Of course, Sabine and Dan are destined to be together. And, intriguingly enough, they are helped to get there by working together to solve what seems to be a haunting of a house built on land belonging to his family for hundreds of years.
Let me say, we all have hot buttons and one of my biggest is plots that hinge on parental units (or, in this case, grandparental units) who use guilt to manipulate the younger generation. Frankly, even though I think we were supposed to like Gran, I didn’t. For me, the dreams of one generation shouldn’t amount to a lifetime of servitude for another. Equally, Gran may not have been fully informed about all the options available for Nagy before so severely limiting Dan’s choices. And that fire stuff? Don’t even get me started!
But, with that aside, on the whole I enjoyed this book. Susan Wilson has a deft hand with characterization and the book is populated with intriguing people who came to life quite nicely. One of the most interesting is Sabine’s mother, a woman’s whose love for her daughter is unquestioned and who has demons of her own with which to contend. And Sabine’s eventual understanding that home doesn’t have to be a place and, at the same time, Dan’s acceptance of his place in the town reflected in a very real way the kind of conflicts and decisions we all face when we fall in love.
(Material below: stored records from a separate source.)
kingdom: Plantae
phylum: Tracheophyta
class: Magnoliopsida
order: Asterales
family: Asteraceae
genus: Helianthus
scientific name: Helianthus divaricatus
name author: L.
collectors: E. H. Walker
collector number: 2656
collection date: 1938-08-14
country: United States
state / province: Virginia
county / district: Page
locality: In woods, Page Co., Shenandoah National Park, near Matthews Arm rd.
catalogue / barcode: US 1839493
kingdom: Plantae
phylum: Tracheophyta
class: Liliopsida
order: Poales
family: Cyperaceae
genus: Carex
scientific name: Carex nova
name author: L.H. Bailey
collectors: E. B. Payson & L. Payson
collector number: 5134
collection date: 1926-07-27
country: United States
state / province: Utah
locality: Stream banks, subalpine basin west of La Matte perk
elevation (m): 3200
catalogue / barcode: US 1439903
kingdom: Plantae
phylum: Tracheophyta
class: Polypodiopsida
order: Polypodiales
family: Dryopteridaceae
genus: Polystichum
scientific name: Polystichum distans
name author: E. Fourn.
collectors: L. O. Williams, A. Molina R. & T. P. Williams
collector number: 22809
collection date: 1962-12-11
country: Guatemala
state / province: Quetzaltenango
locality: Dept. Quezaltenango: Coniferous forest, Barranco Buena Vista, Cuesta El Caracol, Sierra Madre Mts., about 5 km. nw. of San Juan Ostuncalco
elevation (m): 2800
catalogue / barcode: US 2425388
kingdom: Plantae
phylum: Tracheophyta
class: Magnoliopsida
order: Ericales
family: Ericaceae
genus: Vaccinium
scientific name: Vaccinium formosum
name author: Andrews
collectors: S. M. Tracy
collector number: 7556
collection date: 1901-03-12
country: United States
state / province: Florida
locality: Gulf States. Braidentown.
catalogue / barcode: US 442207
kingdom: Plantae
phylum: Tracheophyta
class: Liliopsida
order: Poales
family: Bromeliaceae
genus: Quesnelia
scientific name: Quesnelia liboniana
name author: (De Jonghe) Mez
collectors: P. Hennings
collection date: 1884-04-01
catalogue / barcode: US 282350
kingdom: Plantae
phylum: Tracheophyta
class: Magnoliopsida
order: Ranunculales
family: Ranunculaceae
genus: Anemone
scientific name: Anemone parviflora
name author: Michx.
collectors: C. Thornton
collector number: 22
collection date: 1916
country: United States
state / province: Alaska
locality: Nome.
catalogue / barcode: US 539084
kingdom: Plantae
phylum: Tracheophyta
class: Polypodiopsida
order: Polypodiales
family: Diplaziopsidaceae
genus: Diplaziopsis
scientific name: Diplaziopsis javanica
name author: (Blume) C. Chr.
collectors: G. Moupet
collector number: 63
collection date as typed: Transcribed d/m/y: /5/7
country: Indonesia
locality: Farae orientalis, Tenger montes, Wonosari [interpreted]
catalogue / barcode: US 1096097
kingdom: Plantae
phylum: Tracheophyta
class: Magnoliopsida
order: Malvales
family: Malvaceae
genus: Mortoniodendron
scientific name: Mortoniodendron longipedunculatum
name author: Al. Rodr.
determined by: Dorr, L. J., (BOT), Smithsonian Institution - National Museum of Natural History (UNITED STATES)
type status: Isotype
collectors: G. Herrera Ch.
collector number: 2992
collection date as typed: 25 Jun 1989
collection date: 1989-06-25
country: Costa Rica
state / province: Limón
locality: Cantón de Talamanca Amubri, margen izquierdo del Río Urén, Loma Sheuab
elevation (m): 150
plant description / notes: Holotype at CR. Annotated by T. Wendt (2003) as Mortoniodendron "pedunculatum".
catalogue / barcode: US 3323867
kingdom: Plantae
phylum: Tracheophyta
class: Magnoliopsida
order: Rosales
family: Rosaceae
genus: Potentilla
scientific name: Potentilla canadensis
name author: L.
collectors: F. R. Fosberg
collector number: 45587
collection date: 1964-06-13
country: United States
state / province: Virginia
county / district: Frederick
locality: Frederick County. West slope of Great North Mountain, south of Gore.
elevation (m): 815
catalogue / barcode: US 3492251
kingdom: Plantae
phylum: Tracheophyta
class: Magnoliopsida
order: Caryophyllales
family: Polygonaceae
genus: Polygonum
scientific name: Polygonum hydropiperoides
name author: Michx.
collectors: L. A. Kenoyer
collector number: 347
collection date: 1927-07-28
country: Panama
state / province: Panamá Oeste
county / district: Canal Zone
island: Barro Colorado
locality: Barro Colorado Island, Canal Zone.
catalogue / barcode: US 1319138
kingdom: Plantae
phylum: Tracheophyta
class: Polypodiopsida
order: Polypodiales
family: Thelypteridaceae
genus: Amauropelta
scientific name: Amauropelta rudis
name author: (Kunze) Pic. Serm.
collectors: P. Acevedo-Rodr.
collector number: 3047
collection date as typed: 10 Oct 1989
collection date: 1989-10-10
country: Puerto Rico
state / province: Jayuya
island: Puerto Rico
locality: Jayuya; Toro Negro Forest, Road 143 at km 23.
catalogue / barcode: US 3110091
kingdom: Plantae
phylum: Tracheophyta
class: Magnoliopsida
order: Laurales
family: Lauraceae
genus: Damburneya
Of course, there’s the matter of that very slow start. During the first few chapters the author fairly abruptly moves backward and forward in time – a device I found quite confusing – and takes too long to start setting up the chief elements of the story. But, once the main plot elements are in place, everything comes together well, making The Fortune Teller’s Daughter a kind of quietly satisfying book offering real rewards for readers willing to hang in there.